For this instalment, let’s cut to the chase and let’s make it brief.

I’m sure many expects this to appear in my list and it does. It’s my reason number:

3. the sexual abuse perpetrated and perpetuated by priests eventually got to me.

I won’t repeat what we’ve already heard so many times in the media (since the 1980s), but I’ll briefly explain why this had a bearing in my disenchantment with religion.

In the beginning, although I felt horrified when this news first broke out, I was espousing forgiveness. I also realised priests, after all, can be fallible human beings, susceptible to temptations.

When allegations after allegations of sexual misconduct reverberated around the world, some of them reportedly proven true, I became increasingly dissatisfied with the way these abuses were dealt with.

I’ve recently read a report where the church is trying to blame the priests’ sexual misconduct on homosexuality. A psychologist who specialises in treating sexually-abused children says homosexuality is not the same as pedophilia. The difference is that a person who is sexually attracted to children (regardless of sex) is a pedophile. And pedophilia, according to Wikipedia, is a psychiatric disorder. Pedophilia is also a crime against children.

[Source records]
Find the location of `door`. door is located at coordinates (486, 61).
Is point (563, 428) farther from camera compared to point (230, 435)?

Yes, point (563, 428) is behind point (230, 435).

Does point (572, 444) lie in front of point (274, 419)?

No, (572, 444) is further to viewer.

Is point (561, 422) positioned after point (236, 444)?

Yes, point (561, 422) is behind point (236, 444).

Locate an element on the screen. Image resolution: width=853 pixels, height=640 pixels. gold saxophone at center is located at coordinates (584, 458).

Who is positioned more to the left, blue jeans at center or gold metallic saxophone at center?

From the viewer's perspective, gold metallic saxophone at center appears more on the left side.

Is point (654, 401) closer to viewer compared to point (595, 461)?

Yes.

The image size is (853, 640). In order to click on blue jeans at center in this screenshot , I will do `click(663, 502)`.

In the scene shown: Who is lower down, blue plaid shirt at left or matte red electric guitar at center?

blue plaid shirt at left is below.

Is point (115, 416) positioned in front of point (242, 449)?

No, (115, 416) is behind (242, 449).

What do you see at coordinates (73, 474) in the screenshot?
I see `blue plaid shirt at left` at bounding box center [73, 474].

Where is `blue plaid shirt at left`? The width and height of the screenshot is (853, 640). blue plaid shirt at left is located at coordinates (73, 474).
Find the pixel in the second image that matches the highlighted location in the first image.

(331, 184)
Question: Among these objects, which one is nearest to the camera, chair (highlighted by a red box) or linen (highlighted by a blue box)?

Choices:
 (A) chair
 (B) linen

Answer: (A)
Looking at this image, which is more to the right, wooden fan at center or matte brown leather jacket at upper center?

* Work to do:
**A)** In the post about abuse by priests, what does the psychologist say homosexuality is not the same as?
**B)** Lay out the records as a JSON list of strings, one string per line with blank lines left out, taking everything from the line containing "The image size" down to the end of the records.

* Solutions below:
**A)** Pedophilia.

**B)**
[
  "The image size is (853, 640). In order to click on blue jeans at center in this screenshot , I will do `click(663, 502)`.",
  "In the scene shown: Who is lower down, blue plaid shirt at left or matte red electric guitar at center?",
  "blue plaid shirt at left is below.",
  "Is point (115, 416) positioned in front of point (242, 449)?",
  "No, (115, 416) is behind (242, 449).",
  "What do you see at coordinates (73, 474) in the screenshot?",
  "I see `blue plaid shirt at left` at bounding box center [73, 474].",
  "Where is `blue plaid shirt at left`? The width and height of the screenshot is (853, 640). blue plaid shirt at left is located at coordinates (73, 474).",
  "Find the pixel in the second image that matches the highlighted location in the first image.",
  "(331, 184)",
  "Question: Among these objects, which one is nearest to the camera, chair (highlighted by a red box) or linen (highlighted by a blue box)?",
  "Choices:",
  " (A) chair",
  " (B) linen",
  "Answer: (A)",
  "Looking at this image, which is more to the right, wooden fan at center or matte brown leather jacket at upper center?"
]